Flu virus's characteristics complicates this process. There are multiple flu virus's. Unlike other diseases, the flu virus's regularly mutate. Flu virus's can move between humans into animals then back into humans. This is just one situation that can cause the flu virus to mutate. Resulting in new flu virus's. This situation caused the 2009/2010 H1N1 Pandemic.

Even if you take the flu shot each year, you can get sick. We see the influenza virus each year; however, we do not always see the exact same virus. In the spring of each year, vaccine manufactures look at historical information and try to predict which flu virus might show up. They then produce flu vaccines based on these predictions. If the predictions are not close enough or the virus mutates then the manufactured vaccine may have little affect.
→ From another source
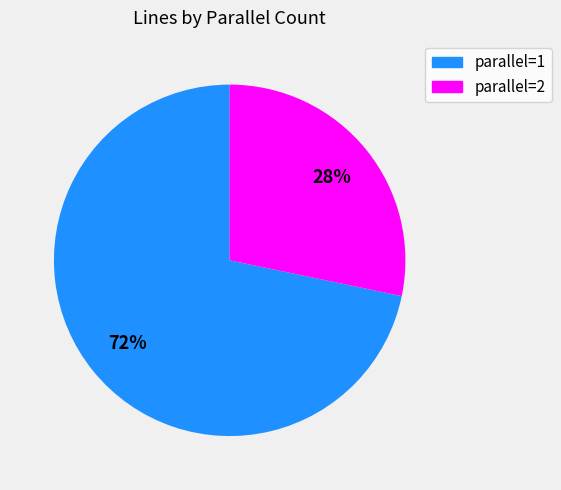

Is there any slice that represents more than half of the pie?

Yes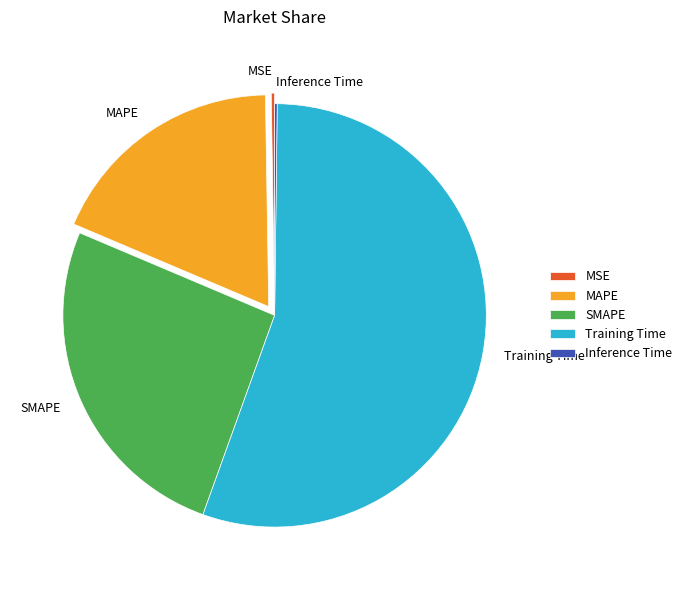

Which slice represents more than half of the pie?

Training Time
Flu virus's ability to mutate and multiple virus types can hinder a vaccine's effectiveness. This does not mean that you should not get your yearly flu vaccination. Each vaccine provides your body the chance to learn. This year's vaccine may not exactly match the seasonal flu virus type; however, a past vaccination might. For example, elderly people who had been through a bad flu season in the early 1960s were found to have some immunity to the H1N1 virus. For your own health, do not skip your yearly flu vaccine.